# 課題
1. ページによると、クアラリピス〜ラウブ間のバスは何分おきに運行しているとされているか。
2. ページの「ローカルバスの様子」で始まる段落を、主な内容を残して箇条書きに書き改めよ。

# ページ
__________________________________________________
結構にぎわっている様子だが、実際のところは?
郊外型店舗、というより、日本でも話題になっている某チェーンスーパーの進出により、地元商店街
が衰退するという日本で起こっているそのままの問題が、マレーシア各地で起こっている


ローカルバスの様子
後から見ると、これに乗っておけば良かった、との後悔の念が
ローカルバスにはとてつもなくボロイものが混じっている事が多いが
このバス会社のものは質実剛健といった感じで、好感が持てる
クアラリピス〜ラウブ間は30分おきの運行との事だが、近年の燃油高で少し運行間隔は伸びているかもしれない

文打バスターミナル
田舎なのだがバスターミナルは結構大きい
京都の山奥にある周山バスターミナルのようなものか?
__________________________________________________
# データ一覧
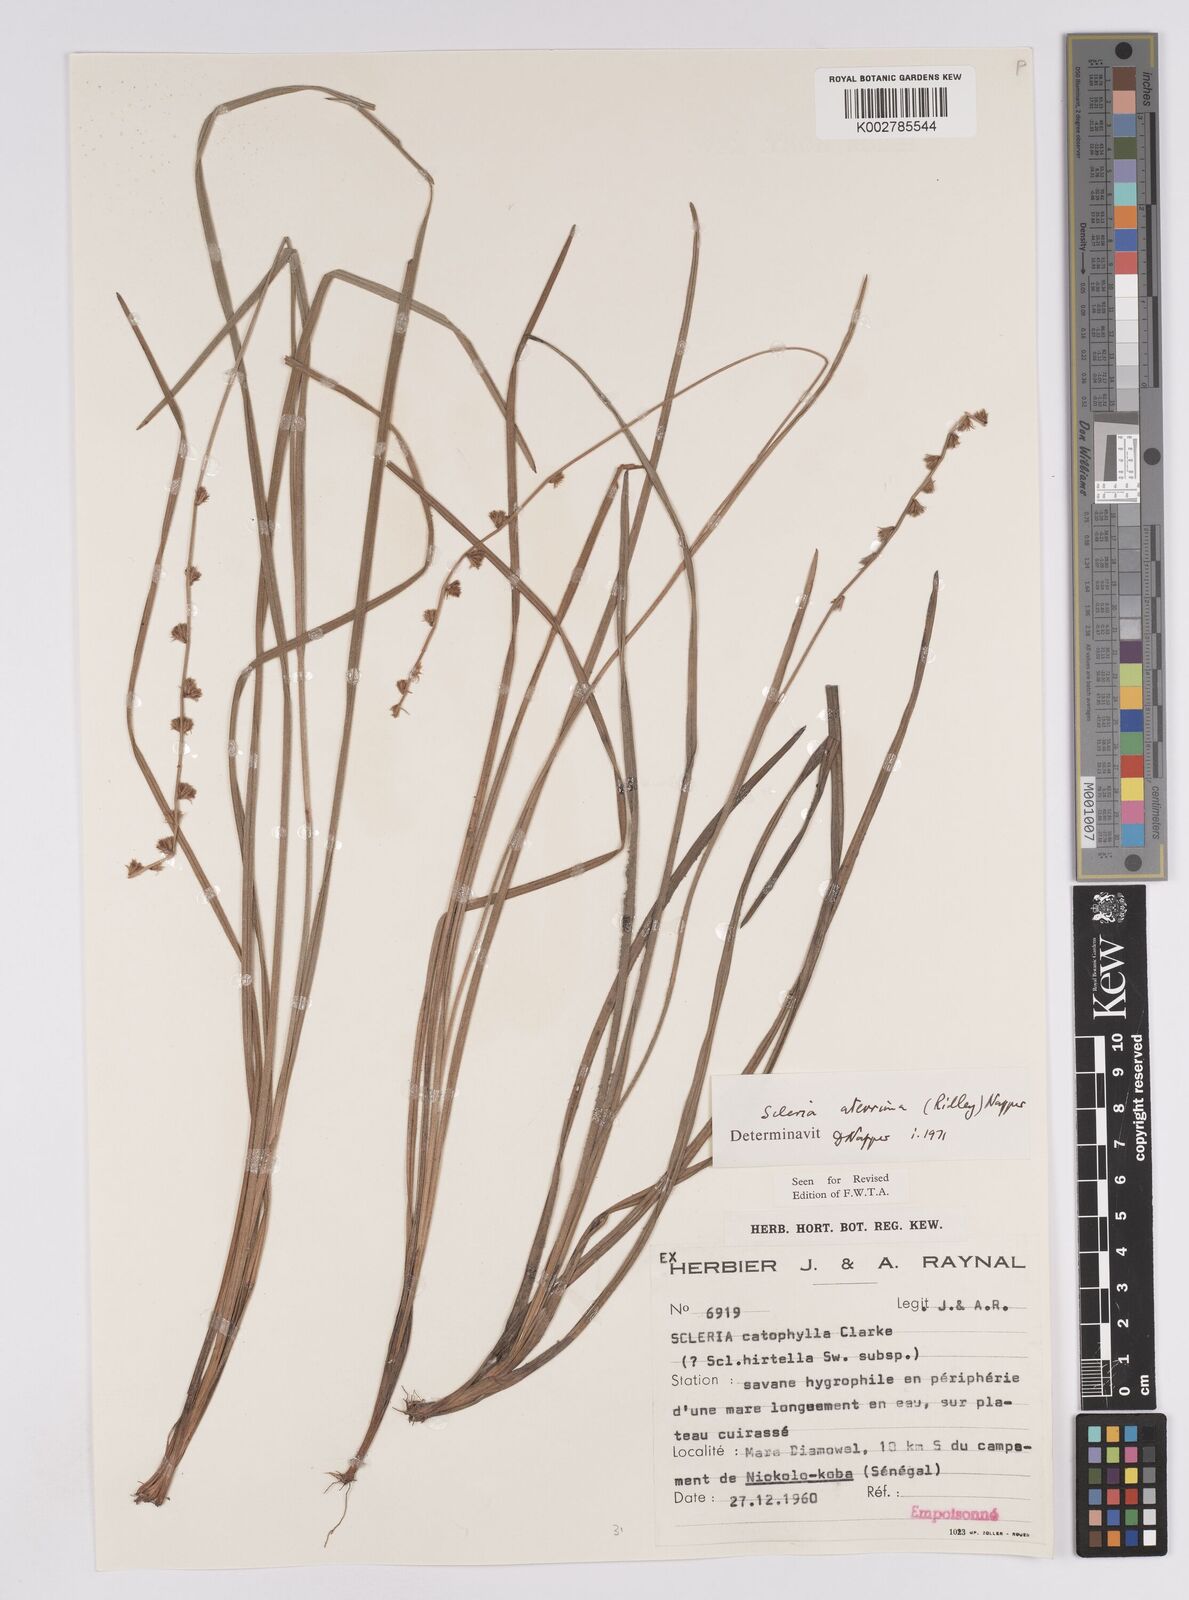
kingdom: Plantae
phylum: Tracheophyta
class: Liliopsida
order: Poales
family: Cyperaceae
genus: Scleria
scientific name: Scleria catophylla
__________________________________________________
# 解答
1. 30分おきの運行とされている。

2.
- 後になって、このバスに乗っておけば良かったと後悔している。
- ローカルバスには非常にぼろいものが混じっていることが多い。
- このバス会社のバスは質実剛健で、好感が持てる。
- クアラリピス〜ラウブ間は30分おきの運行とされる。
- 近年の燃油高で、運行間隔は少し伸びているかもしれない。